Le coût de la rupture 2013-2021 mérite d’être rappelé : à une période où la marine indienne devait faire face à une montée en puissance de la menace chinoise dans l’océan Indien, les programmes d’expansion et de modernisation ont été freinés du fait de l’exclusion italienne. Leonardo a manqué durant presque une décennie un des marchés de défense en croissance les plus rapides. Tout cela à cause d’une seule transaction corrompue. Une nouvelle rupture porterait dès lors un impact considérablement plus lourd, non seulement sur les acquisitions, mais aussi sur la coopération industrielle déjà engagée.

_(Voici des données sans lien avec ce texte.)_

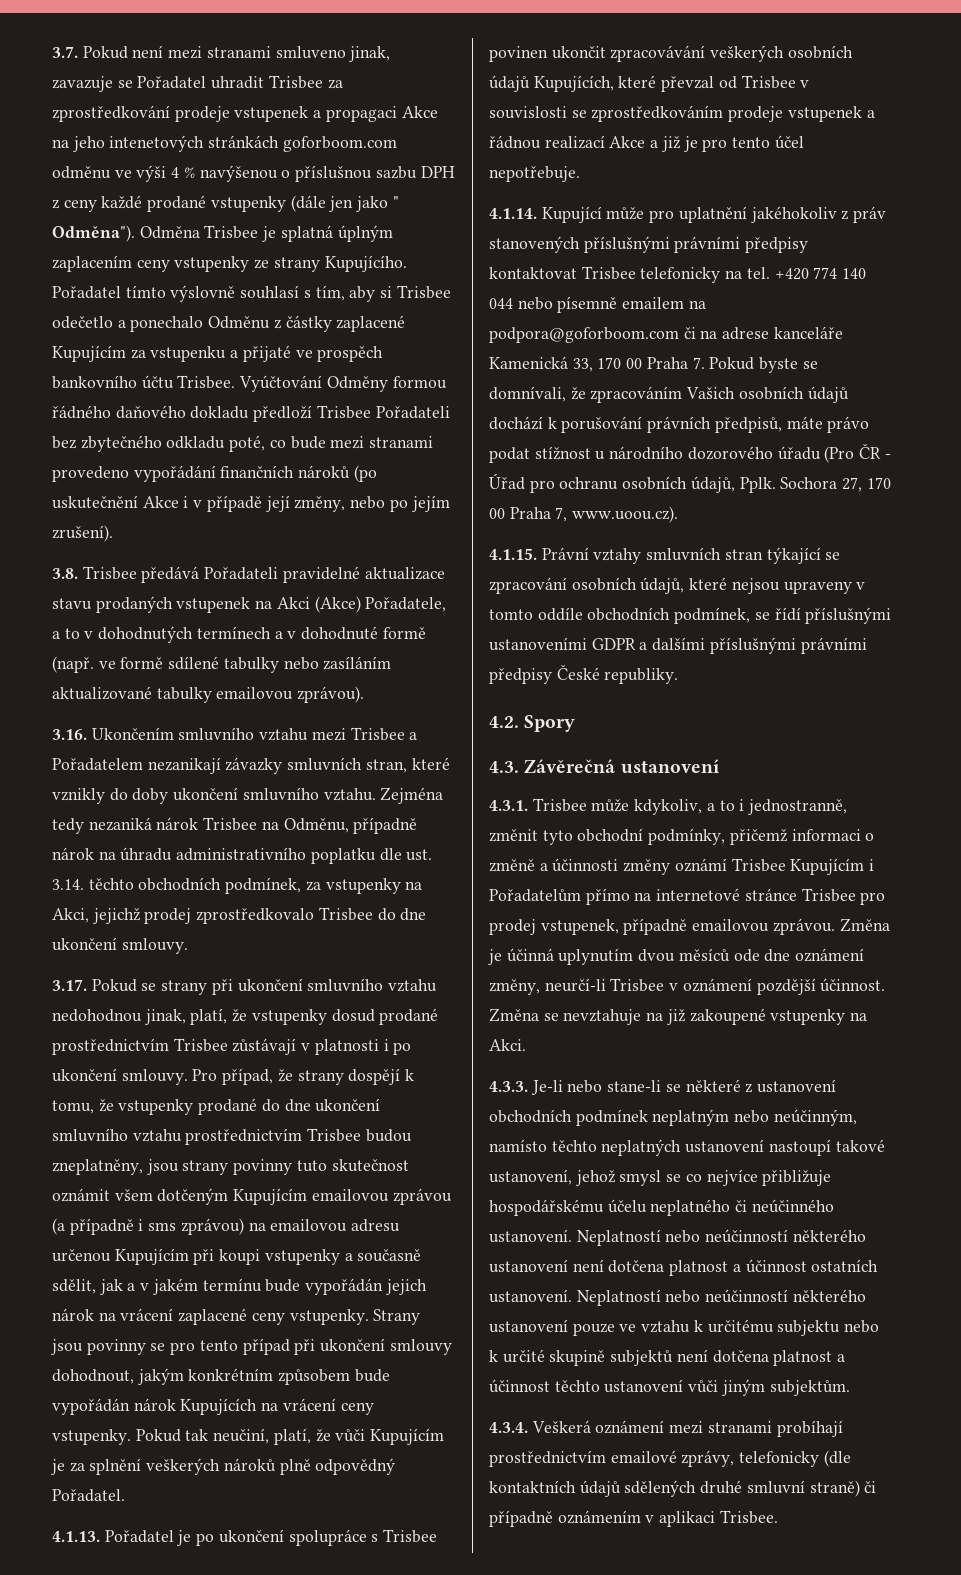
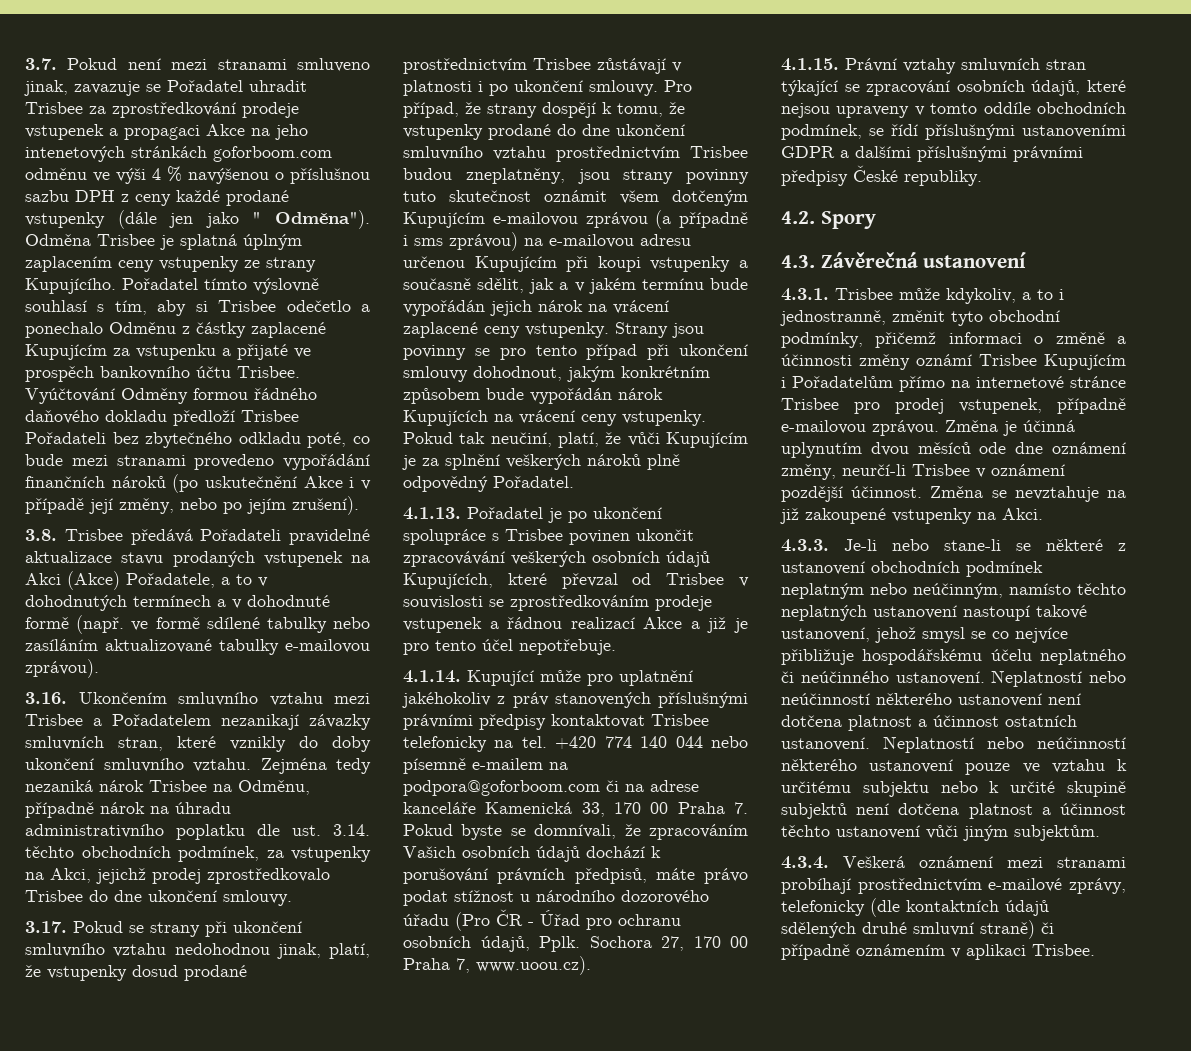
[216,687,294,700] emailovou -> [285,639,370,653] e-mailovou
[311,1189,389,1202] emailovou -> [492,212,578,226] e-mailovou
[270,1219,348,1232] emailovou -> [549,234,634,248] e-mailovou
[622,297,685,309] emailem -> [472,758,543,770] e-mailem
[692,919,770,932] emailovou -> [781,420,866,434] e-mailovou
[610,1450,677,1463] emailové -> [988,878,1063,892] e-mailové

Le contexte stratégique mondial conforte l’urgence d’une coordination renforcée. L’instabilité grandissante au Moyen-Orient lie de plus en plus les dynamiques sécuritaires méditerranéennes et indo-pacifiques. Les mêmes routes maritimes et flux énergétiques traversent ces deux zones, de sorte qu’une perturbation en un point clé (canal de Suez, Bab-el-Mandeb, détroit d’Hormuz) affecte immédiatement les ports européens et indiens. Pour l’Inde et l’Italie — toutes deux économies péninsulaires dépendantes des échanges maritimes —, une rupture dans un théâtre a des conséquences directes dans l’autre. C’est dans ce cadre que Modi et Meloni ont de plus en plus promu une vision stratégique « Indo-méditerranéenne », reconnaissant ces interconnexions et la nécessité d’une coordination politique, économique et défensive renforcée.
Les deux pays ont déjà payé le prix des années perdues. Les bases industrielles sont désormais solidement posées, tandis que les cadres institutionnels ont été restaurés à force d’efforts significatifs. Reste à consolider ce travail. L’Inde doit accélérer la participation italienne à la modernisation navale et à la production d’hélicoptères — où déjà la joint-venture Adani-Leonardo est un ancrage industriel —, tout en publiant des critères contraignants sur le transfert technologique. Elle doit aussi instaurer une procédure accélérée d’acquisition pour les partenaires stratégiques intégrés localement dans le cadre d’Aatmanirbhar Bharat, avec des calendriers décisionnels garantissant une visibilité aux entreprises pour leurs investissements. Il est également urgent de mettre en œuvre le cadre de sécurité maritime prévu par le Centre de Fusion d’Information – Région de l’Océan Indien, officiel depuis la visite de Modi à Rome.
Du côté italien, il s’agit de s’engager formellement dans le transfert des technologies clés en artillerie navale et systèmes sous-marins, et de désigner officiellement l’Inde comme partenaire industriel « de premier rang » dans son cadre national d’exportation de défense. Enfin, les deux gouvernements devraient établir un canal permanent de résolution des litiges destiné à préserver la coopération stratégique des controverses ponctuelles liées aux approvisionnements. La durabilité, en somme, est un acquis institutionnel que l’on doit construire délibérément et défendre activement. Une seconde rupture dans un environnement stratégique plus interconnecté et concurrentiel coûterait infiniment plus cher que la précédente.